The superintendent said the board would be asked to put together a two-phase plan. Phase I would contain $3 million in budget reductions and revenue enhancements. Many of the adjustments, including deletion of teaching staff, would likely stand regardless of legislative action, Weseman said.

He said the money was needed to provide faculty and staff with competitive wage increases and deal with higher expenditures for utilities, health care and insurance.

Phase II would contain $2 million in prioritized spending cuts that would be called upon if lawmakers gutted education appropriations in response to a massive shortfall in state tax revenue.

More cuts planned

Other proposals likely to draw public comment during the board’s meeting at district headquarters, 110 McDonald Drive:

 Introduction of a pay-to-ride bus system that would raise $230,000 by requiring students to pay a $120-per-semester fee to ride the bus if living less than 2.5 miles from school. Students living beyond the 2.5-mile threshold and students in the free-lunch program would be exempt.

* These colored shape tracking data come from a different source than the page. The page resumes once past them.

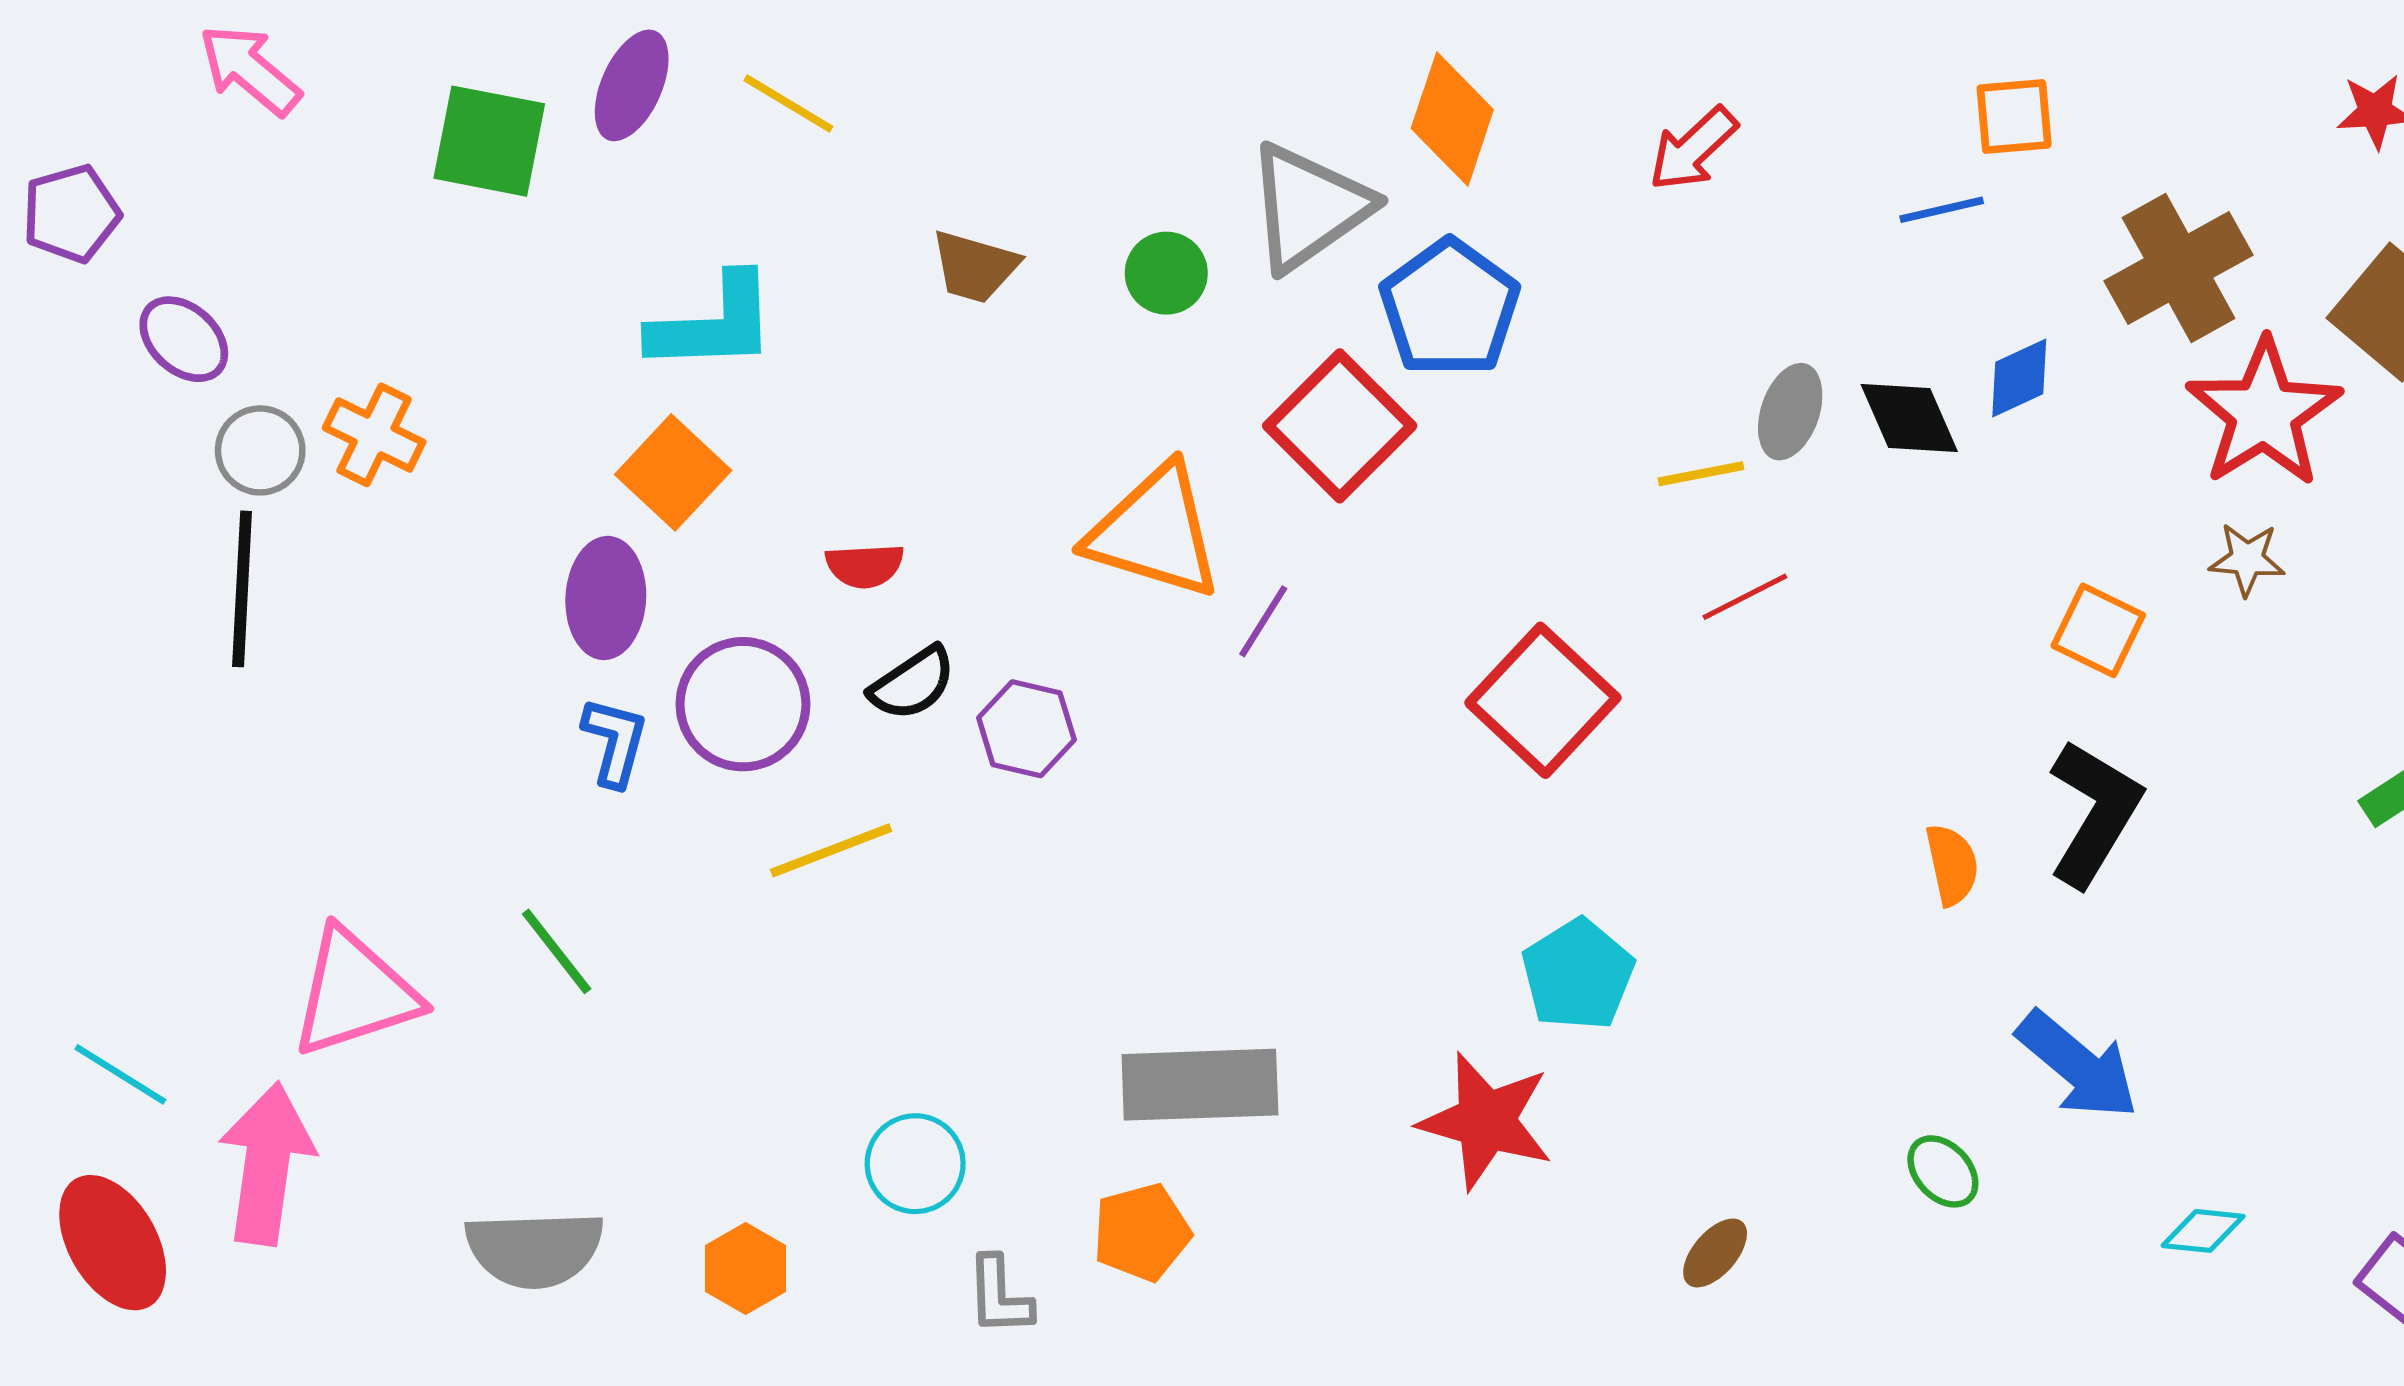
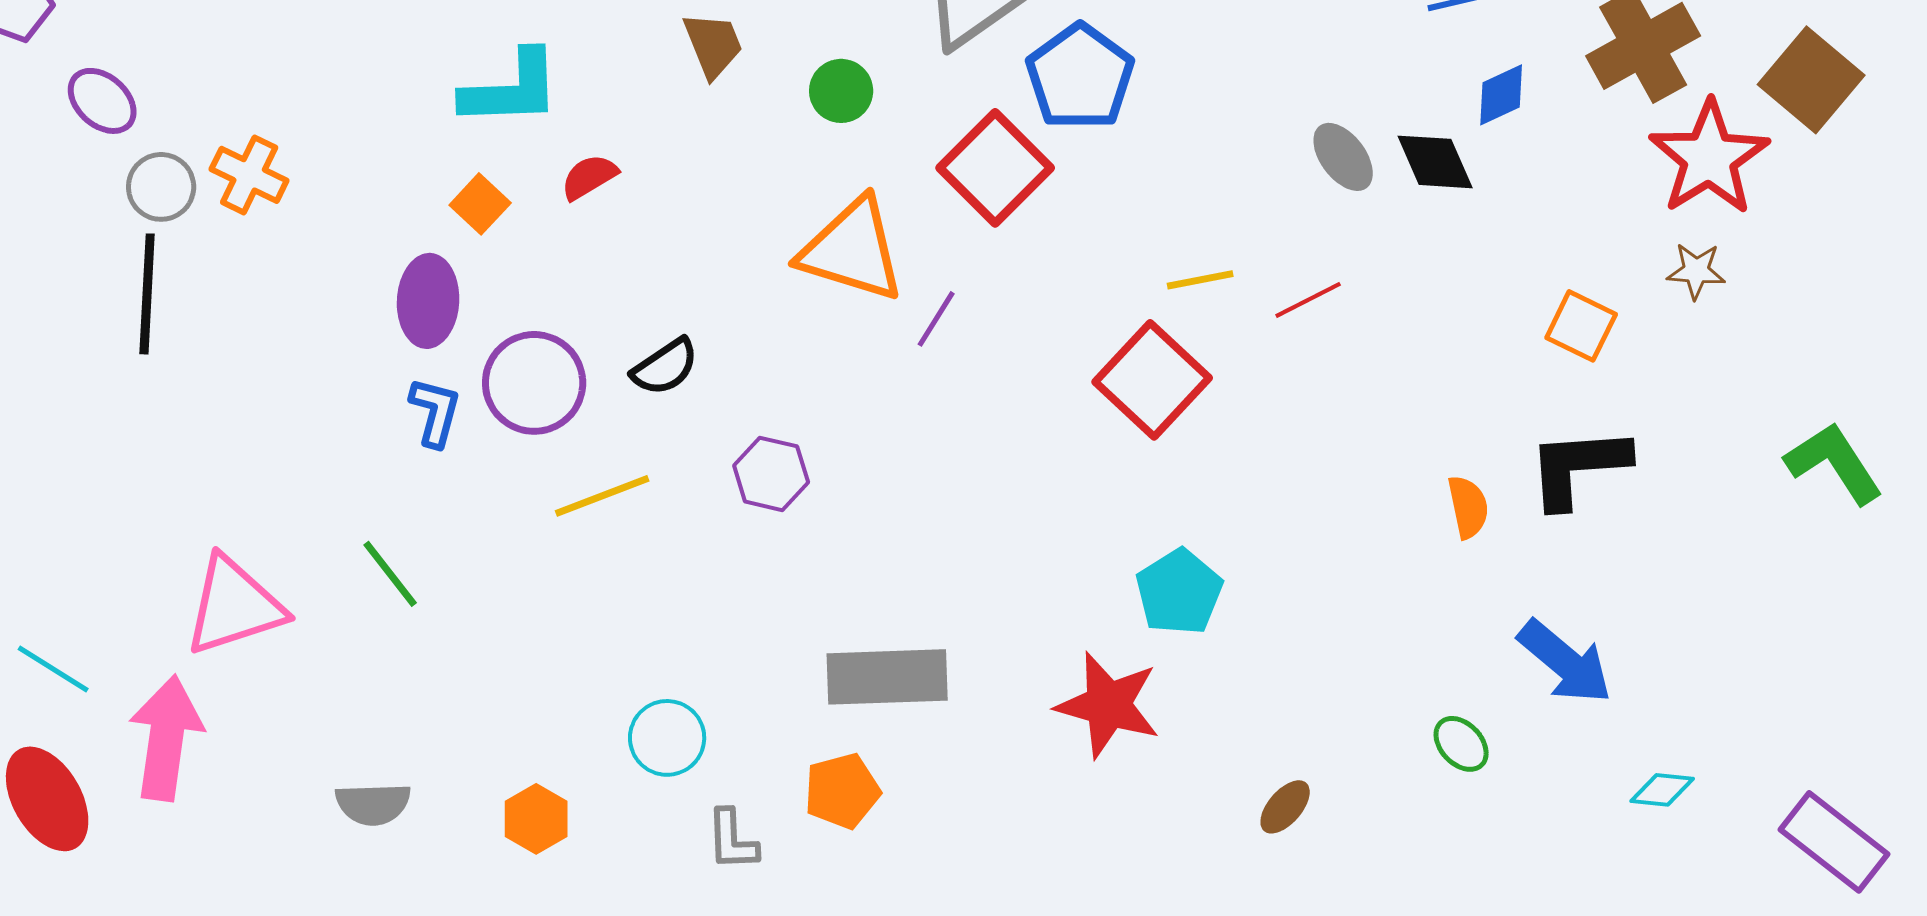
brown trapezoid: (975, 267) -> (713, 45), turned -128
green circle: (1166, 273) -> (841, 91), moved
blue diamond: (2019, 378) -> (1501, 95), moved
gray ellipse: (1790, 412) -> (1343, 157), turned -56
orange square: (673, 472) -> (480, 204), size x0.7
yellow line: (1701, 474) -> (1200, 280), moved
red semicircle: (865, 566) -> (589, 177), moved, turned 152
purple hexagon: (1026, 729) -> (771, 474), moved
black L-shape: (2094, 813) -> (1578, 467), turned -125
gray semicircle: (535, 1249) -> (373, 804), size x0.7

 Elimination of the district’s $140,000 contribution to the Working to Recognize Alternative Possibilities crisis-intervention program in elementary and secondary schools. The program, which has a staff of 20, is credited with contributing to a 50 percent reduction in the district’s dropout rate during the past five years.

 Trimming the staff of registered nurses working in schools and replacing them with lower-paid, less-experienced health aides. Savings: $42,000.

 Adoption of a pay-to-participate fee for junior high and high school athletics, including cheerleading. The $30-per-event fee at junior highs would generate $30,000, while a $50 fee at high schools might raise $110,000. The plan forwarded to the board recommends no blanket exemption for students in the free- or reduced-lunch programs. Those students could individually petition for a waiver.

 Deletion of special-education staff in sign language, autism, psychology, gifted, social work and speech/language positions for a savings of more than $200,000.